In the book, Price writes about his childhood in Washington, D.C., as well as his time as a student at Amherst College and Yale Law School.
Segregated D.C.
“I was blessed to grow up in the orbit of Howard University, and many of my parents’ best friends were faculty members and alumni of the school,” he told the audience.
But he also recalled the rigidness of segregated D.C., which then included the schools.
“The movie theaters were segregated. The department stores would allow you to buy clothes, but you couldn’t try them on.” he remembered. “We never went into Maryland or Virginia unless you knew someone there … because there were no services available to African Americans.”
Price grew up attendingthe Unitarian Church in Northwest D.C.
“That was a deeply integrated environment … and I went to [an integrated private school] for a year before the [public] schools were integrated in Washington,” he said. “It was a predominately segregated experience, and yet there were sort of these little windows into an integrated world.”
Changing Neighborhoods
Price entered Northeast D.C.’s Taft Junior High School in eighth grade as part of the first contingent of African American students at newly integrated schools.
“The amazing thing is how quickly the neighborhoods changed,” he recalled. “Our neighborhood in Northeast … went from overwhelmingly white to overwhelmingly black in the space of about three years. There were moving trucks pulling up every week as white families fled to [Prince George’s County, Maryland] and other suburbs.”
Unique Insights
While leading the Urban League, Price attempted to ensure quality education for African American children by launching the Campaign for African American Achievement.
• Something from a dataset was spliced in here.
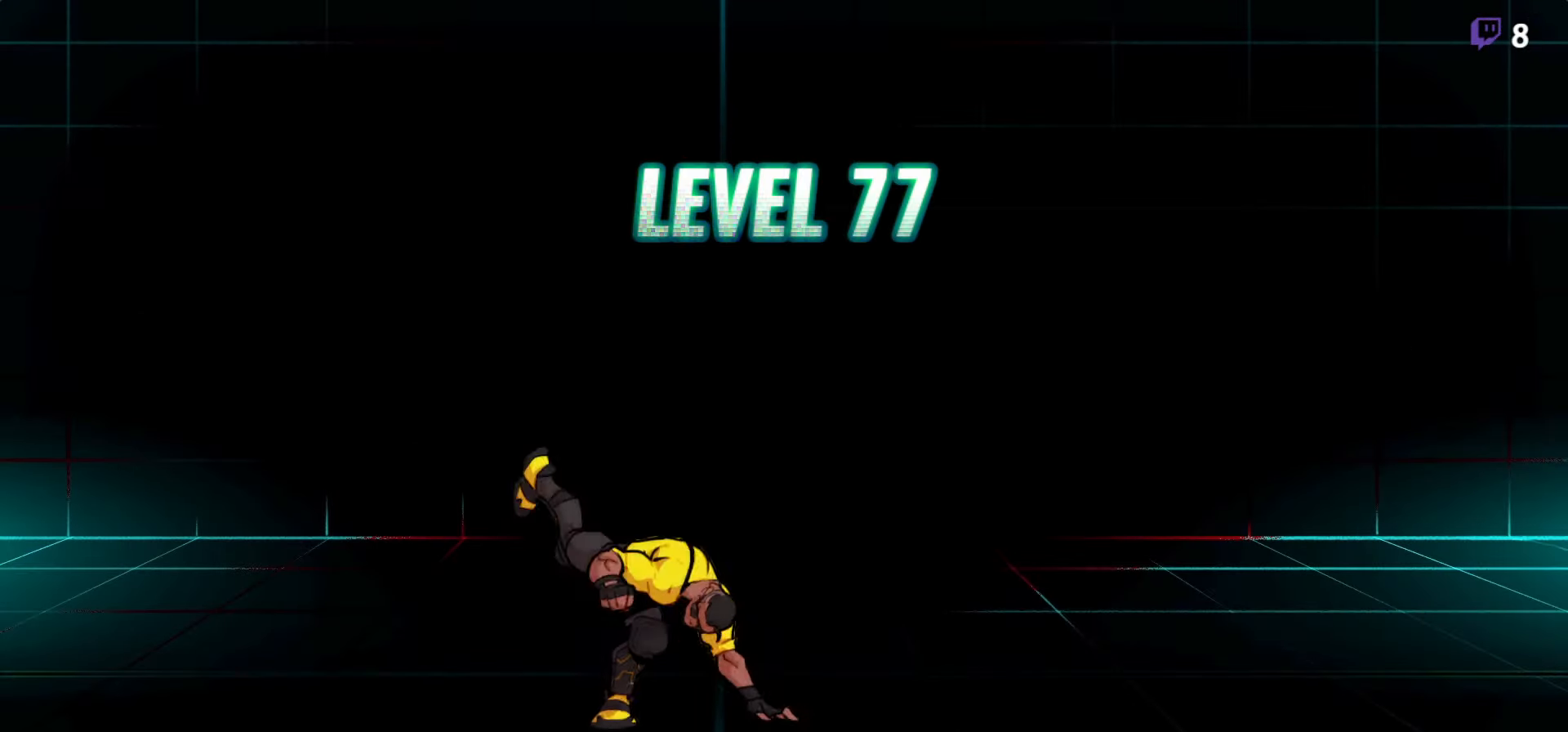
{"buttons": [], "events": [[100, "R1", "down"], [150, "R1", "up"], [200, "R1", "down"], [300, "R1", "up"], [333, "R1", "down"], [400, "R1", "up"]]}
The campaign was designed to spread the “gospel of achievement to our children, encourage our children to achieve,” encourage parents to become sophisticated consumers of their children’s education, and mobilize parents to hold their school systems accountable.
In addition to his work as a lawyer, advocate and leader, Price served on Georgetown’s board of directors from 2011 to 2014.
“Hugh offers an illuminating look at a professional life dedicated to racial justice, education and philanthropy,” Georgetown President John J. DeGioia said at the event, “and provides unique insights for equality social welfare and civil rights that have shaped our nation over the past half century.”